The United States Tax Court is reminding some taxpayers to run their family like a business. In the Estate of Barbara M. Purdue decision, the court affirmed the use of discounts in an estate tax dispute involving a family partnership, which was critical to minimizing the estate’s tax liability. Most importantly, the court affirmed the use of discounts because the family actually treated the partnership like a business.
While taxpayers and tax practitioners wonder what will come of the IRS’s threat to disallow discounts under this method of estate planning, this case is a good reminder to taxpayers that they should follow through with all the steps of their family partnership based estate plan if they want it to be effective. A plan on paper alone will not cut it.

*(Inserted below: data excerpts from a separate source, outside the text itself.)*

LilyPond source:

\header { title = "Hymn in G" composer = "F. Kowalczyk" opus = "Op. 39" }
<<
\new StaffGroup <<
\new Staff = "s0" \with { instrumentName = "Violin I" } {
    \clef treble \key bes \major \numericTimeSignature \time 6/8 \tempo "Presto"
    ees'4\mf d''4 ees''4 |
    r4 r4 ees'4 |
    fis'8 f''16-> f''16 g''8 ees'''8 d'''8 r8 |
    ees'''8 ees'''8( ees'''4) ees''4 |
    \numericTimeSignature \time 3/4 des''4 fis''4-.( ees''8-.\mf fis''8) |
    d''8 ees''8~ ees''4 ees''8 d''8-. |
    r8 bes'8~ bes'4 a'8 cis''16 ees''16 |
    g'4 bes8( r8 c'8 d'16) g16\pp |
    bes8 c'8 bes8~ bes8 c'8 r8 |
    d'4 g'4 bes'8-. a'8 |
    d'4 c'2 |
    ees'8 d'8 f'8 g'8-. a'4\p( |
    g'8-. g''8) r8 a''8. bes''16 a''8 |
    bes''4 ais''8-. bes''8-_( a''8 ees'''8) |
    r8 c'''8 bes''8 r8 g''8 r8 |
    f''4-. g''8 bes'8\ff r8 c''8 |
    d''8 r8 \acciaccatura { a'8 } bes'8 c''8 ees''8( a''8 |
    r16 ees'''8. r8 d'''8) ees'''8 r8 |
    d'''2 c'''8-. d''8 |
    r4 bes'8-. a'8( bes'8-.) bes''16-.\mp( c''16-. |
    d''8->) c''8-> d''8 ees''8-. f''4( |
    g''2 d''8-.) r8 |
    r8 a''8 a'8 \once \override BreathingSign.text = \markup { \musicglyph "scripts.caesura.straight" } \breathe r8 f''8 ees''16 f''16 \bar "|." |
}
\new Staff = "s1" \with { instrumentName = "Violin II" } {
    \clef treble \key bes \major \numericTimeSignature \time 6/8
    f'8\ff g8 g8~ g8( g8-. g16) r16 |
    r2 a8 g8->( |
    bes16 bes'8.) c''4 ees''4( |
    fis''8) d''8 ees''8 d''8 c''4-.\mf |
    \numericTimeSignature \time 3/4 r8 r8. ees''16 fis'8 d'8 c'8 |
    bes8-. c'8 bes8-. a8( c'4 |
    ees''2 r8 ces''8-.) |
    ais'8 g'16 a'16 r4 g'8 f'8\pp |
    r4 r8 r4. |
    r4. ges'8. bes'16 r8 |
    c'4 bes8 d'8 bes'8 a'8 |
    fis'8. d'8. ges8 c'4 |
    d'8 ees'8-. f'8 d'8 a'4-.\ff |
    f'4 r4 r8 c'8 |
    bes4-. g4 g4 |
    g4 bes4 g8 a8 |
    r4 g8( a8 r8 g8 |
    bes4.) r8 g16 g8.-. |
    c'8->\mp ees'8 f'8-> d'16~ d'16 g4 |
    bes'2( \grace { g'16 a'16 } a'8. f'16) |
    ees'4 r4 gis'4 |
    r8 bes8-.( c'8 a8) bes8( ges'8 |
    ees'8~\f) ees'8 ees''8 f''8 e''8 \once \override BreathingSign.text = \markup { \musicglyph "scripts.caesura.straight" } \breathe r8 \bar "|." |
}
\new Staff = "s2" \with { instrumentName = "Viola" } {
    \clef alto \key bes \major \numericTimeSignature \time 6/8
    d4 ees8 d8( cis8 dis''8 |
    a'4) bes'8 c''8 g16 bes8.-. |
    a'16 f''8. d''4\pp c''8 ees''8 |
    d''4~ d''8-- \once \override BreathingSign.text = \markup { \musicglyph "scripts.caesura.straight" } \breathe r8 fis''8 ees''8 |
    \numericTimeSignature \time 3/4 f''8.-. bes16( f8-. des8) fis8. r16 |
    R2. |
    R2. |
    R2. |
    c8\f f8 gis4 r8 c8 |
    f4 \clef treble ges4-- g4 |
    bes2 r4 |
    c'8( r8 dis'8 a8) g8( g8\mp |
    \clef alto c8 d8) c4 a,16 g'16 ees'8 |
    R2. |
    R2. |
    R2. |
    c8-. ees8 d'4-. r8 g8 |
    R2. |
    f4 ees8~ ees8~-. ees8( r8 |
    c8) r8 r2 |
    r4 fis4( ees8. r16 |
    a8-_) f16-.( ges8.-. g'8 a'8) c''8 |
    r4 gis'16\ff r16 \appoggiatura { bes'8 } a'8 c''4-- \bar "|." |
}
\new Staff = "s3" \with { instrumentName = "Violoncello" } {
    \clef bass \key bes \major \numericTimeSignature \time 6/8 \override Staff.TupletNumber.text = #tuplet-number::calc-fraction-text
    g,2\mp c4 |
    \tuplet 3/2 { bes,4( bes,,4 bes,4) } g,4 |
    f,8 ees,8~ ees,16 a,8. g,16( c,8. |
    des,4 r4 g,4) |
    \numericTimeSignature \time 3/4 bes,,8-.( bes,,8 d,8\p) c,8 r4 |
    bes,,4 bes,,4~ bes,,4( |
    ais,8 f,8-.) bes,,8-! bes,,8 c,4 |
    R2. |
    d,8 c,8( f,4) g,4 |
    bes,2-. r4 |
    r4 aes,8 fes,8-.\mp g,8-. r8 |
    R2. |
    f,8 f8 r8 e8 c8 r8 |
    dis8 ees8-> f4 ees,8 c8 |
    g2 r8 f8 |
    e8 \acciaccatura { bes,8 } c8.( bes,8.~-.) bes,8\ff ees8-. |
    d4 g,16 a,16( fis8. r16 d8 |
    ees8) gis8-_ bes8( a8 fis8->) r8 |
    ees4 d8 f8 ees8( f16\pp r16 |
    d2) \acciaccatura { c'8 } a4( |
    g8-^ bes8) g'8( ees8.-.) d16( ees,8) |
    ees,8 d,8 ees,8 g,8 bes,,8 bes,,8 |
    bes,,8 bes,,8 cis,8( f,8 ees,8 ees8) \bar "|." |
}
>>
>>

The court in the Estate of Barbara M. Purdue cited to several actions taken by the family that proved the family partnership was formed for a nontax reason—to consolidate and manage the family’s investments. To start, the partnership formalities were respected: The decedent maintained assets outside of the partnership to pay for living expenses, the partnership had its own bank accounts, and she did not comingle her assets with the partnership’s assets. Further, the five children ran the business like a business. The Purdue children held an initial partnership meeting and agreed to hire a professional management advisory firm and to hold annual meetings. At the meetings, the children discussed the family’s accounts and assets, approved distributions, heard presentations from the investment manager, and received estate tax planning updates and advice.
All families already managing or considering managing their assets under this type of estate plan should take note; the court barely mentioned the formal planning documents in this case. Although such documents are important, planning does not stop after the documents have been signed.